BIS granted extra £4bn resource to cover additional loan losses
The supplementary estimates for 2014/15 were published by the Treasury last week.
They show what additional resource has been granted to each government department over and above its agreed budget.
BIS was granted another £2.1billion for the ‘ring-fenced student loan provision’ indicating that the value of existing loans has been revised down further. BIS received £5bn last year to cope with the new repayment modelling estimates. That means that over the last 5 years, BIS has received £16billion of additional resource to cover repeated write-downs in the value of existing loans. These have largely been due to the low bank base rates, which determine the interest rates on loans issued to those who commenced undergraduate study before 2012.
A further £1.98billion was assigned to the resource component of Annually Managed Expenditure as a ‘management charge’. This looks like it could be the component designed to cover the ‘RAB excess’ (above the target ‘impairment’) for newly issued loans.* That is, since April the Treasury has set a target RAB of 36 per cent, any sum over that is allocated to AME rather than the departmental expenditure budget. Then over the next 30 years, 1/30th of that bit of AME is charged back to BIS – meaning BIS will have to find c. £66m per year from other planned spending to compensate for this year’s excess.
There’s another additional £0.5billion in the separate capital AME budget which has the gnomic caption ‘revised forecast for other student loans’.
*RAB is the resource accounting & budgeting charge given to BIS annually to cover the estimated loss on loans issued based on the discount rate used for financial reporting and budgeting.
Update – Thursday 19 February
I have received the following statement from a BIS spokesperson in response to the blog:
“The Supplementary Estimates is a routine means of providing budgetary cover, from HMT and Parliament, in the event that departmental costs change. The funding is not given to the department, so it will not necessarily be used, but is available if necessary. This practice is not unusual and happens every year.”

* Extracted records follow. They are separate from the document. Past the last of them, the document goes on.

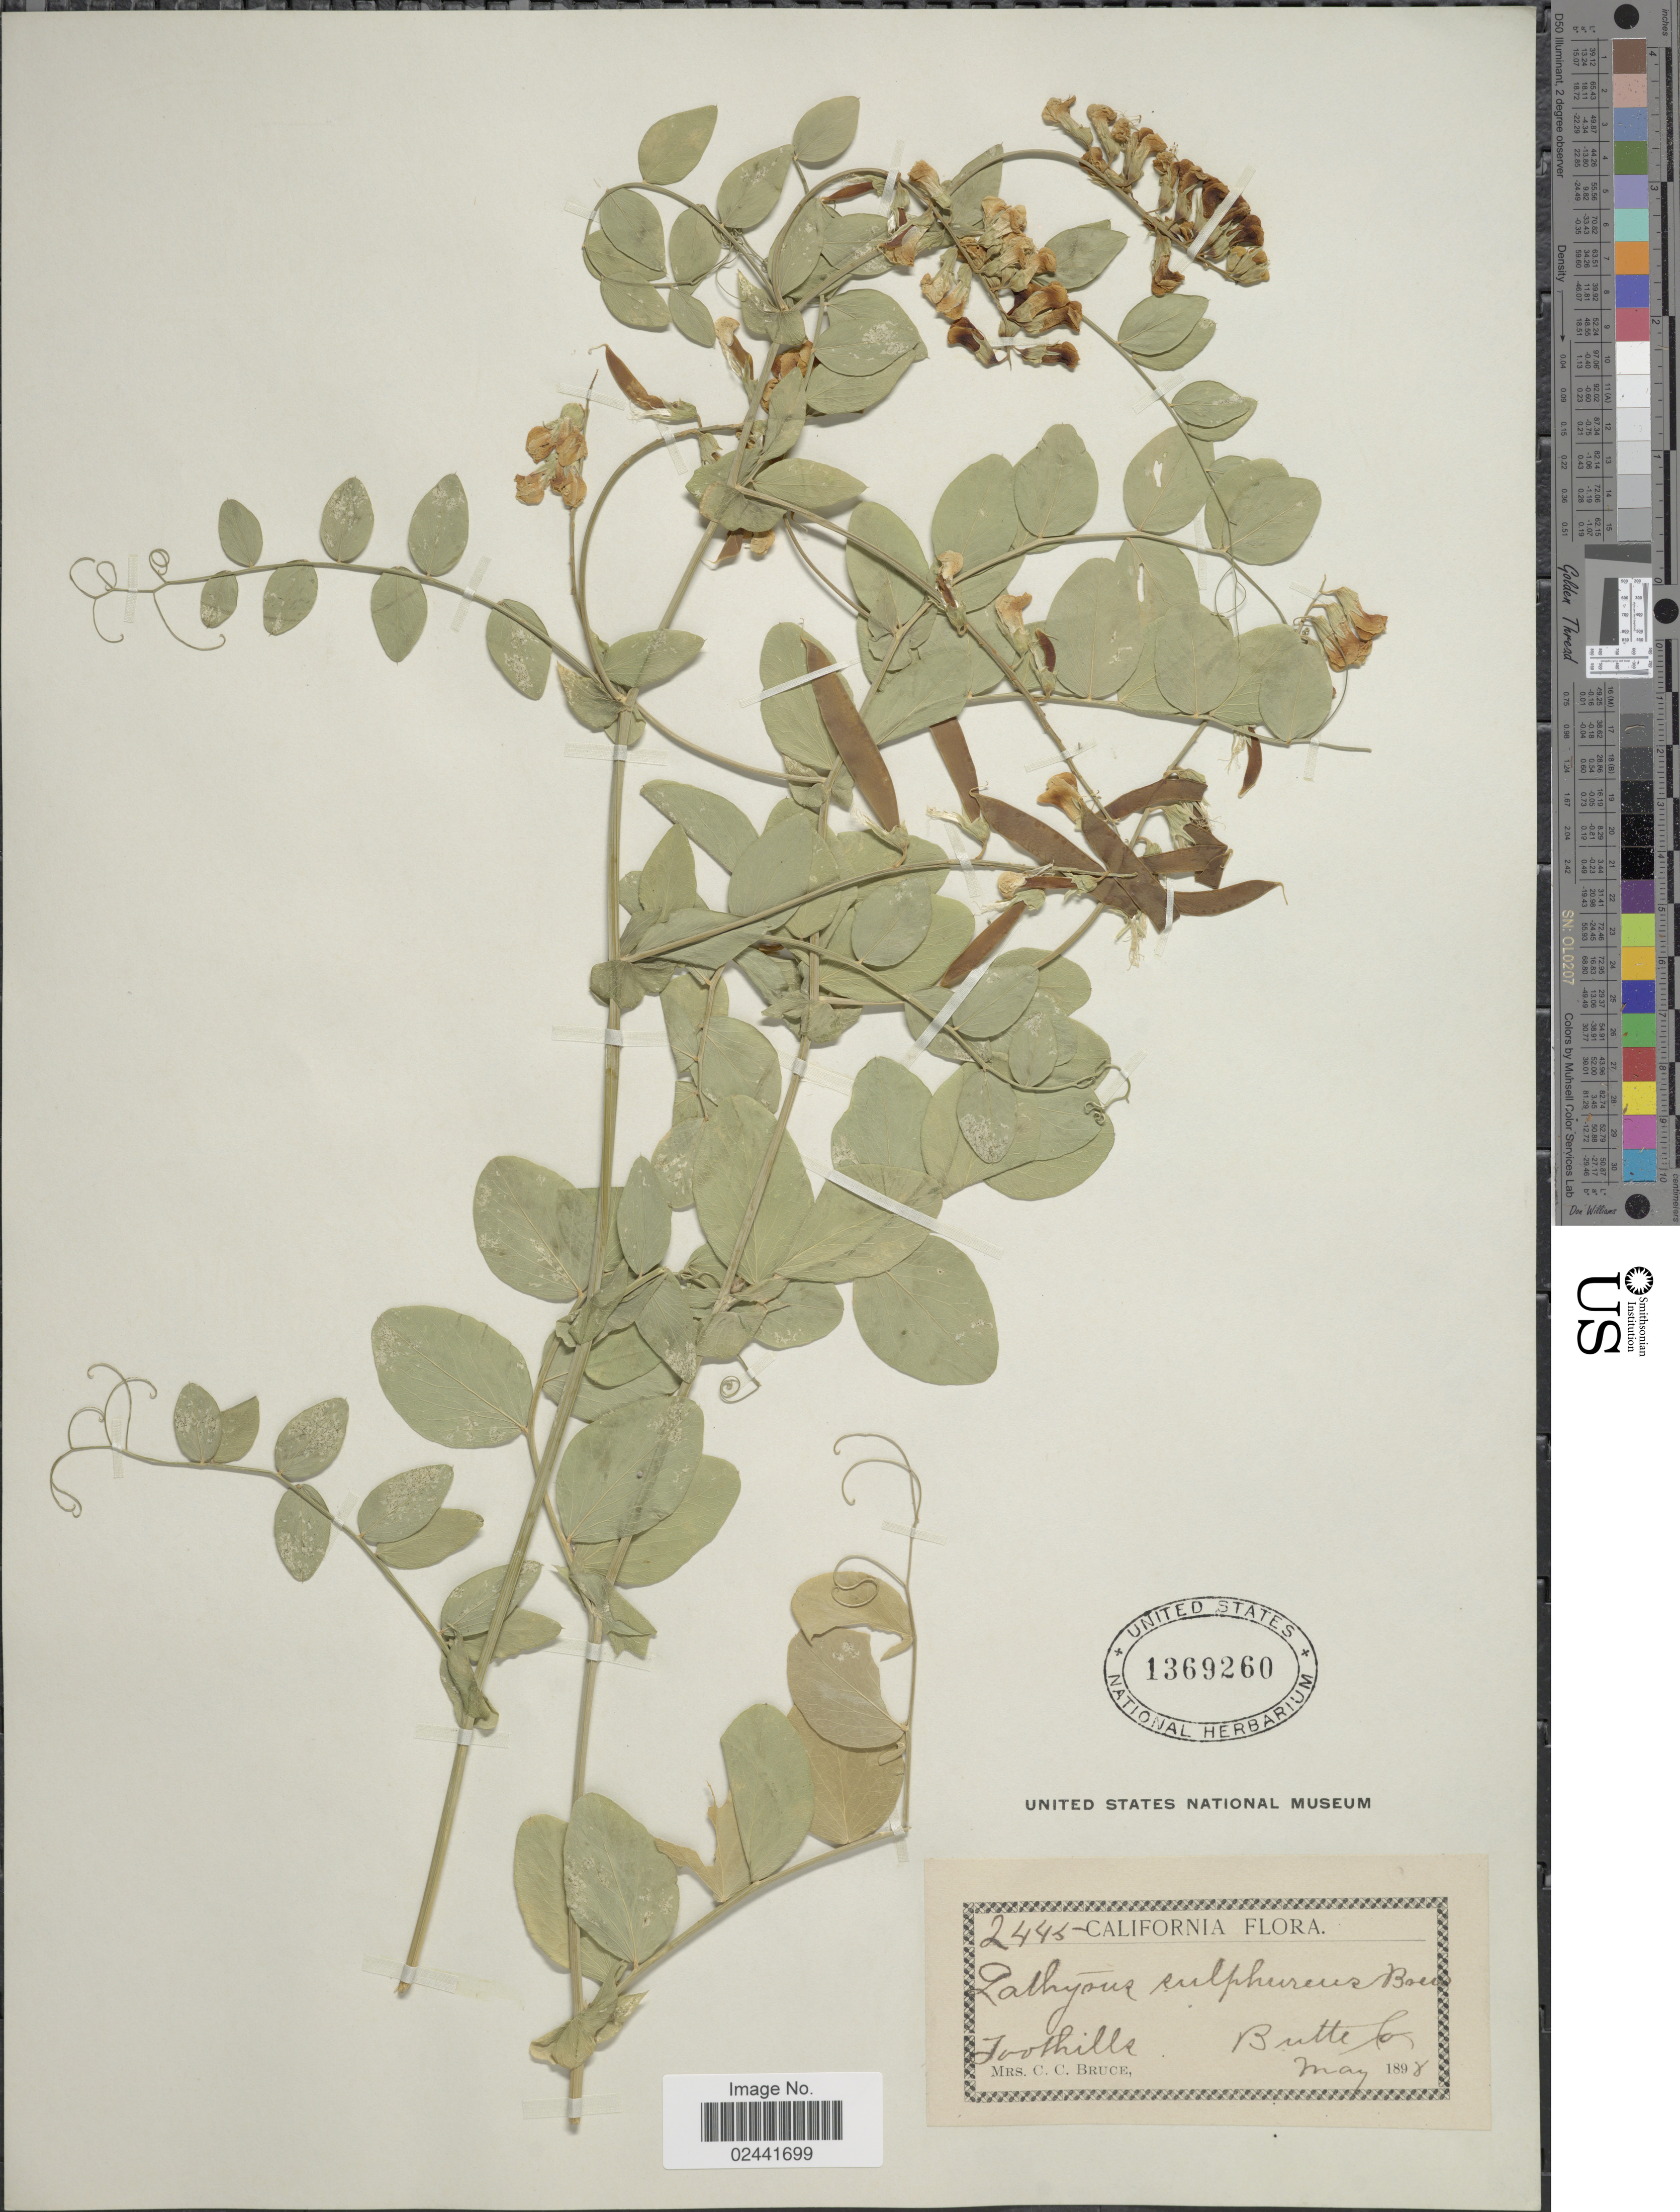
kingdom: Plantae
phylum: Tracheophyta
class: Magnoliopsida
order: Fabales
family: Fabaceae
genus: Lathyrus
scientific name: Lathyrus sulphureus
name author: W.H. Brewer ex A. Gray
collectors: C. Bruce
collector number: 2445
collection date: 1898-05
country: United States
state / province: California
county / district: Butte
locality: Foothills, Butte Co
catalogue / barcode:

I have also been advised that BIS only used £3.4bn of the additional budgetary cover made available in 2013/14. I have revised my calculations and now believe BIS has utilised £10.4billion of additional reserves in the last four financial years to cover downwards revisions to the value of student loans. We will get the new BIS accounts for 2014/15 in June, when a new official RAB charge will also be determined.
I have not yet had confirmation from BIS about my interpretation of the ‘student loan management charge’ of £1.98bn that has been made available to BIS’s resource AME in the supplementary estimates.
Second Update – Thursday 19 February
BIS has confirmed that the £1.98bn made available to its resource AME as ‘student loan management charge’ does relate to the revised accounting procedures for ‘post-2012’ loans, but have stressed that that amount is a worst case scenario and is unlikely to be fully utilised. The official RAB charge is 45% but will be recalculated in June as the annual financial report for the department is prepared.